One of the things I am most grateful for is the free ride we get from God. It is one of the things that makes me think the Catholic religion is the true one: God knows our weaknesses and His Church, like a good mother, gives us what we need whether we deserve it or not. It is a good thing indeed that God has mercy on the less-than-devout, the lackadaisical, the inattentive, the bored, the half-hearted. Or even the cranky, the anti-social and the curmudgeonly. And it is also good to remember that just because a person is a "trad" doesn't make him necessarily devout or a "good Catholic".

Father arrived, the Mass proceeded about an hour behind schedule, and, when my mind was not wandering off to attend to profane trivialities, I tried to remember to thank God for bringing me to the Faith, for showing me the value of Tradition, and for having mercy on a wretched, inattentive, half-hearted sinner.

7 comments:

Mark S. Abeln said...

I used to have a problem with saying the Rosary (having been raised Protestant) until I was given a penance of 40 Credos, 240 Paters, 2120 Aves, and 240 Glorias, in other words, saying 5 decades of the Rosary each of 40 days.

I'm sure that the next time I go confess to that same priest, I'll have a penance of walking to Jerusalem and back on my knees, a tough thing to do when starting in North America.

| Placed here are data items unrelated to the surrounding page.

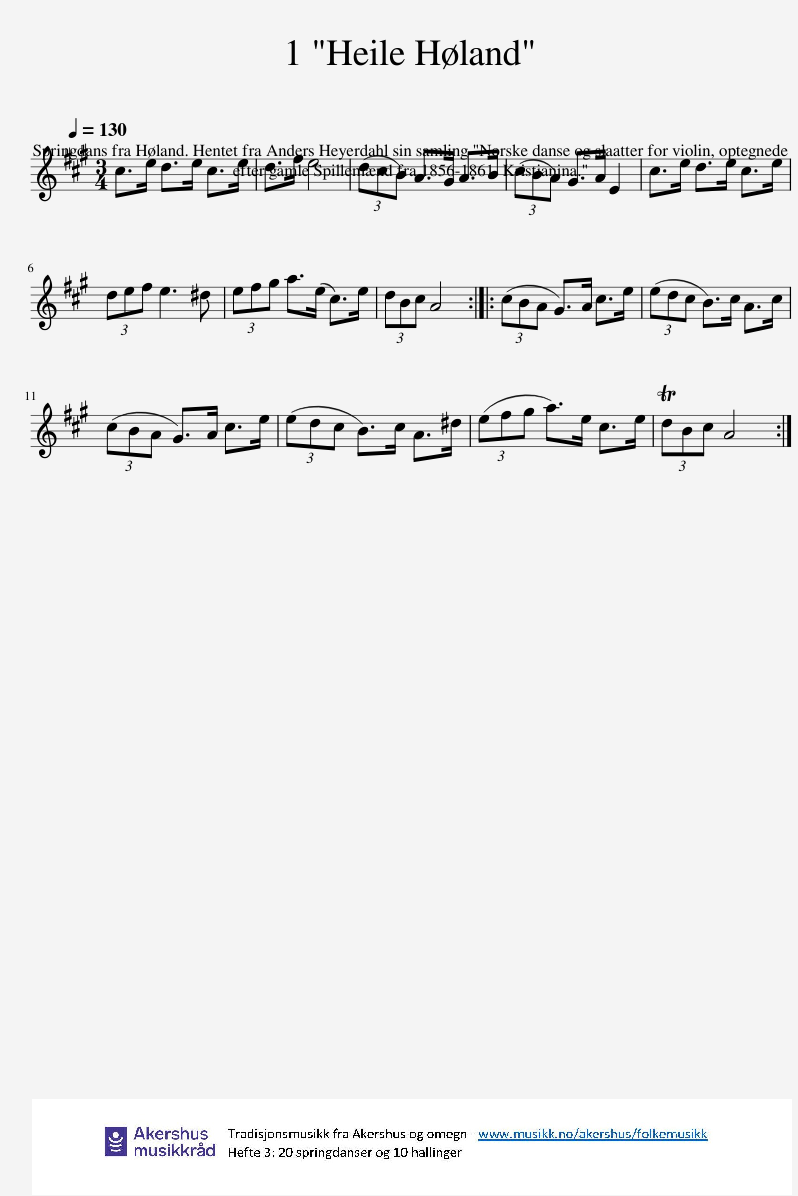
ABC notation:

X:1
L:1/8
Q:1/4=130
M:3/4
I:linebreak $
K:A
V:1 treble
V:1
 c>e d>e c>e | d>f e4 | (3(dcB) A>G A>B | (3(cBA) G>A E2 | c>e d>e c>e |$ %5
 (3def e3 ^d | (3efg a>(e c>)e | (3dBc A4 :: (3(cBA G>)A c>e | (3(edc B>)c A>c |$ %10
 (3(cBA G>)A c>e | (3(edc B>)c A>^d | (3(efg a>)e c>e | (3TdBc A4 :| %14
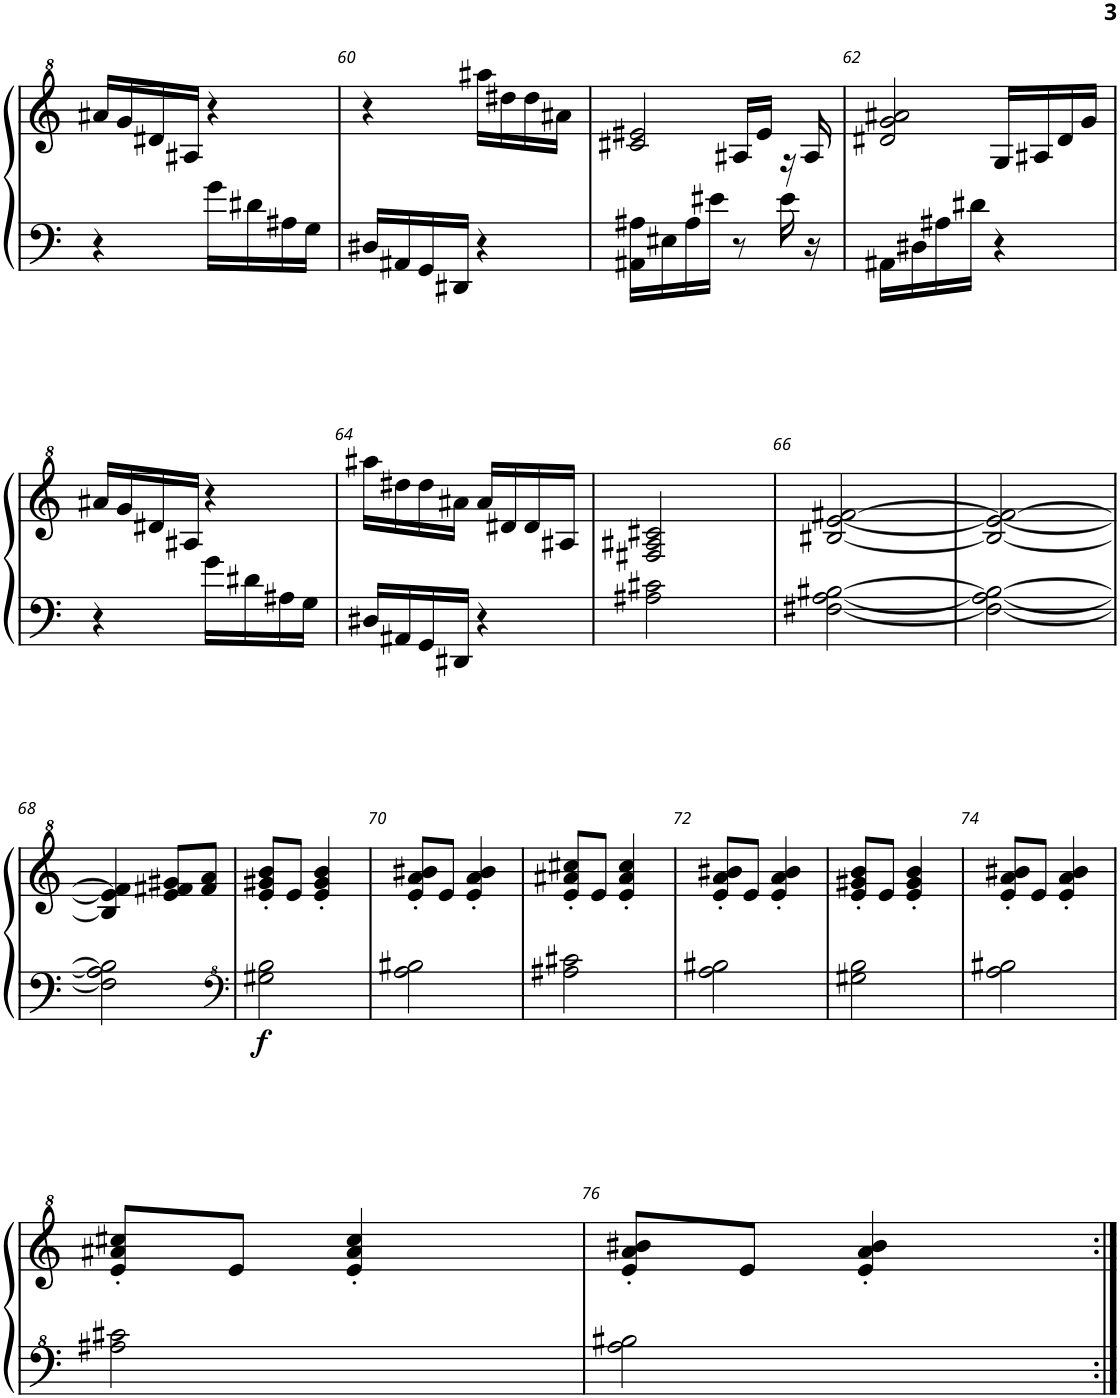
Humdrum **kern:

**kern	**dynam	**kern
*part2	*part2	*part1
*staff2	*staff2	*staff1
*I"Piano 2	*	*I"Piano, Right
*I'Pno	*	*I'Pno
!!LO:PB:g=z
*clefF4	*	*clefG^2
*k[]	*	*k[]
*M2/4	*	*M2/4
=59	=59	=59
4r	.	16aa#X/LL
.	.	16gg/
.	.	16dd#X/
.	.	16a#X/JJ
16g\LL	.	4r
16d#X\	.	.
16A#X\	.	.
16G\JJ	.	.
=60	=60	=60
16D#X/LL	.	4r
16AA#X/	.	.
16GG/	.	.
16DD#X/JJ	.	.
4r	.	16aaa#X\LL
.	.	16ddd#X\
.	.	16ddd#\
.	.	16aa#X\JJ
=61	=61	=61
*	*	*^
16AA#X\ 16A#X\LL	.	2cc#X/ 2ee#X/	4ryy
16E#X\	.	.	.
16A#\	.	.	.
16e#X\JJ	.	.	.
8r	.	.	16a#X/LL
.	.	.	16ee#/JJ
16e#\	.	.	16r
16r	.	.	16a#/
=62	=62	=62	=62
16AA#X\LL	.	2dd#X/ 2gg/ 2aa#X/	4ryy
16D#X\	.	.	.
16A#X\	.	.	.
16d#X\JJ	.	.	.
4r	.	.	16g/LL
.	.	.	16a#X/
.	.	.	16dd#/
.	.	.	16gg/JJ
*	*	*v	*v
!!LO:LB:g=z
=63	=63	=63
4r	.	16aa#X/LL
.	.	16gg/
.	.	16dd#X/
.	.	16a#X/JJ
16g\LL	.	4r
16d#X\	.	.
16A#X\	.	.
16G\JJ	.	.
=64	=64	=64
16D#X/LL	.	16aaa#X\LL
16AA#X/	.	16ddd#X\
16GG/	.	16ddd#\
16DD#X/JJ	.	16aa#X\JJ
4r	.	16aa#/LL
.	.	16dd#X/
.	.	16dd#/
.	.	16a#X/JJ
=65	=65	=65
2A#X\ 2c#X\	.	2f#X/ 2a#X/ 2cc#X/
=66	=66	=66
[2F#X\ [2A\ [2B#X\	.	[2b#X/ [2ee/ [2ff#X/
=67	=67	=67
2F#\_ 2A\_ 2B#\_	.	2b#/_ 2ee/_ 2ff#/_
!!LO:LB:g=z
=68	=68	=68
2F#\] 2A\] 2B#\]	.	4b#/] 4ee/] 4ff#/]
.	.	8ee/ 8ff#X/ 8gg#X/L
.	.	8ff#/ 8aa/J
=69	=69	=69
*clefF^4	*	*
!	!LO:DY:b	!
2g#X\ 2b\	f	8ee/' 8gg#X/' 8bb/'L
.	.	8ee/J
.	.	4ee/' 4gg#/' 4bb/'
=70	=70	=70
2a\ 2b#X\	.	8ee/' 8aa/' 8bb#X/'L
.	.	8ee/J
.	.	4ee/' 4aa/' 4bb#/'
=71	=71	=71
2a#X\ 2cc#X\	.	8ee/' 8aa#X/' 8ccc#X/'L
.	.	8ee/J
.	.	4ee/' 4aa#/' 4ccc#/'
=72	=72	=72
2a\ 2b#X\	.	8ee/' 8aa/' 8bb#X/'L
.	.	8ee/J
.	.	4ee/' 4aa/' 4bb#/'
=73	=73	=73
2g#X\ 2b\	.	8ee/' 8gg#X/' 8bb/'L
.	.	8ee/J
.	.	4ee/' 4gg#/' 4bb/'
=74	=74	=74
2a\ 2b#X\	.	8ee/' 8aa/' 8bb#X/'L
.	.	8ee/J
.	.	4ee/' 4aa/' 4bb#/'
!!LO:LB:g=z
=75	=75	=75
2a#X\ 2cc#X\	.	8ee/' 8aa#X/' 8ccc#X/'L
.	.	8ee/J
.	.	4ee/' 4aa#/' 4ccc#/'
=76	=76	=76
2a\ 2b#X\	.	8ee/' 8aa/' 8bb#X/'L
.	.	8ee/J
.	.	4ee/' 4aa/' 4bb#/'
=:|!	=:|!	=:|!
*-	*-	*-
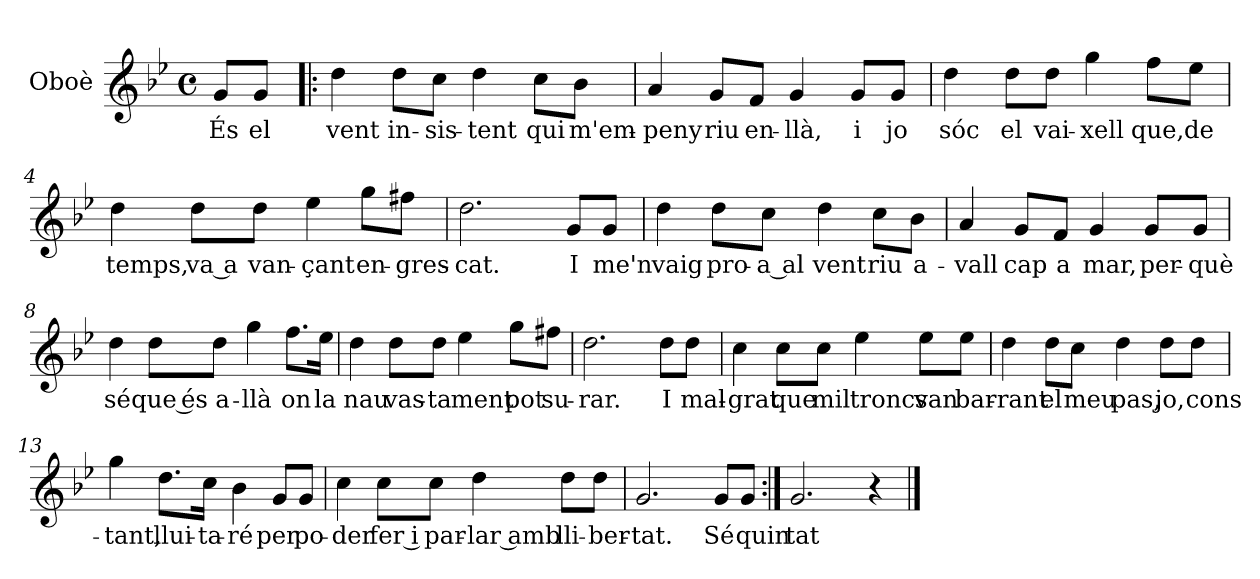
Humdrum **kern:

**kern	**text
*part1	*part1
*staff1	*staff1
*I"Oboè	*
*I'Ob.	*
*clefG2	*
*k[b-e-]	*
*M4/4	*
*met(c)	*
=	=
!	!LO:LY:b
8g/L	És
!	!LO:LY:b
8g/J	el
=1!|:	=1!|:
!	!LO:LY:b
4dd\	vent
!	!LO:LY:b
8dd\L	in-
!	!LO:LY:b
8cc\J	-sis-
!	!LO:LY:b
4dd\	-tent
!	!LO:LY:b
8cc\L	qui
!	!LO:LY:b
8b-\J	m'em-
=2	=2
!	!LO:LY:b
4a/	-peny
!	!LO:LY:b
8g/L	riu
!	!LO:LY:b
8f/J	en-
!	!LO:LY:b
4g/	-llà,
!	!LO:LY:b
8g/L	i
!	!LO:LY:b
8g/J	jo
=3	=3
!	!LO:LY:b
4dd\	sóc
!	!LO:LY:b
8dd\L	el
!	!LO:LY:b
8dd\J	vai-
!	!LO:LY:b
4gg\	-xell
!	!LO:LY:b
8ff\L	que,
!	!LO:LY:b
8ee-\J	de
!!LO:LB:g=z
=4	=4
!	!LO:LY:b
4dd\	temps,
!	!LO:LY:b
8dd\L	va a
!	!LO:LY:b
8dd\J	-van-
!	!LO:LY:b
4ee-\	-çant
!	!LO:LY:b
8gg\L	en-
!	!LO:LY:b
8ff#X\J	-gres-
=5	=5
!	!LO:LY:b
2.dd\	-cat.
!	!LO:LY:b
8g/L	I
!	!LO:LY:b
8g/J	me'n
=6	=6
!	!LO:LY:b
4dd\	vaig
!	!LO:LY:b
8dd\L	pro-
!	!LO:LY:b
8cc\J	a al
!	!LO:LY:b
4dd\	vent
!	!LO:LY:b
8cc\L	riu
!	!LO:LY:b
8b-\J	a-
=7	=7
!	!LO:LY:b
4a/	-vall
!	!LO:LY:b
8g/L	cap
!	!LO:LY:b
8f/J	a
!	!LO:LY:b
4g/	mar,
!	!LO:LY:b
8g/L	per-
!	!LO:LY:b
8g/J	-què
!!LO:LB:g=z
=8	=8
!	!LO:LY:b
4dd\	sé
!	!LO:LY:b
8dd\L	que és
!	!LO:LY:b
8dd\J	a-
!	!LO:LY:b
4gg\	-llà
!	!LO:LY:b
8.ff\L	on
!	!LO:LY:b
16ee-\Jk	la
=9	=9
!	!LO:LY:b
4dd\	nau
!	!LO:LY:b
8dd\L	vas-
!	!LO:LY:b
8dd\J	-ta
!	!LO:LY:b
4ee-\	ment
!	!LO:LY:b
8gg\L	pot
!	!LO:LY:b
8ff#X\J	su-
=10	=10
!	!LO:LY:b
2.dd\	-rar.
!	!LO:LY:b
8dd\L	I
!	!LO:LY:b
8dd\J	mal-
=11	=11
!	!LO:LY:b
4cc\	-grat
!	!LO:LY:b
8cc\L	que
!	!LO:LY:b
8cc\J	mil
!	!LO:LY:b
4ee-\	troncs
!	!LO:LY:b
8ee-\L	van
!	!LO:LY:b
8ee-\J	bar-
!!LO:LB:g=z
=12	=12
!	!LO:LY:b
4dd\	-rant
!	!LO:LY:b
8dd\L	el
!	!LO:LY:b
8cc\J	meu
!	!LO:LY:b
4dd\	pas,
!	!LO:LY:b
8dd\L	jo,
!	!LO:LY:b
8dd\J	cons-
=13	=13
!	!LO:LY:b
4gg\	-tant,
!	!LO:LY:b
8.dd\L	llui-
!	!LO:LY:b
16cc\Jk	-ta-
!	!LO:LY:b
4b-\	-ré
!	!LO:LY:b
8g/L	per
!	!LO:LY:b
8g/J	po-
=14	=14
!	!LO:LY:b
4cc\	-der
!	!LO:LY:b
8cc\L	fer i
!	!LO:LY:b
8cc\J	par-
!	!LO:LY:b
4dd\	lar amb
!	!LO:LY:b
8dd\L	lli-
!	!LO:LY:b
8dd\J	-ber-
!!LO:LB:g=z
=15	=15
!	!LO:LY:b
2.g/	-tat.
!	!LO:LY:b
8g/L	Sé
!	!LO:LY:b
8g/J	quin
=16:|!	=16:|!
!	!LO:LY:b
2.g/	tat
4r	.
==	==
*-	*-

Hilary Jane Margaret White said...

Yikes! Even the Oratorians only give you three hail mary's

What did you do? Blow up a busload of nuns?

Anonymous said...

Hilary, I'm disappointed that you didn't offer to lead a Liturgy of the Word with Holy Communion.

Anonymous said...

I'm terribly unqualified. Don't know how to tap dance.

Mark S. Abeln said...

My sin, according to the world, wasn't serious! But this priest is an excellent spiritual advisor, who almost seems as though he could read my mind. He definitely found fault with my lackluster prayer life, hence the penance to say the Rosary daily.

Anonymous said...

that would put me right off confession.

Mark S. Abeln said...

I'm sure. My regular parish penances range from one to five Aves.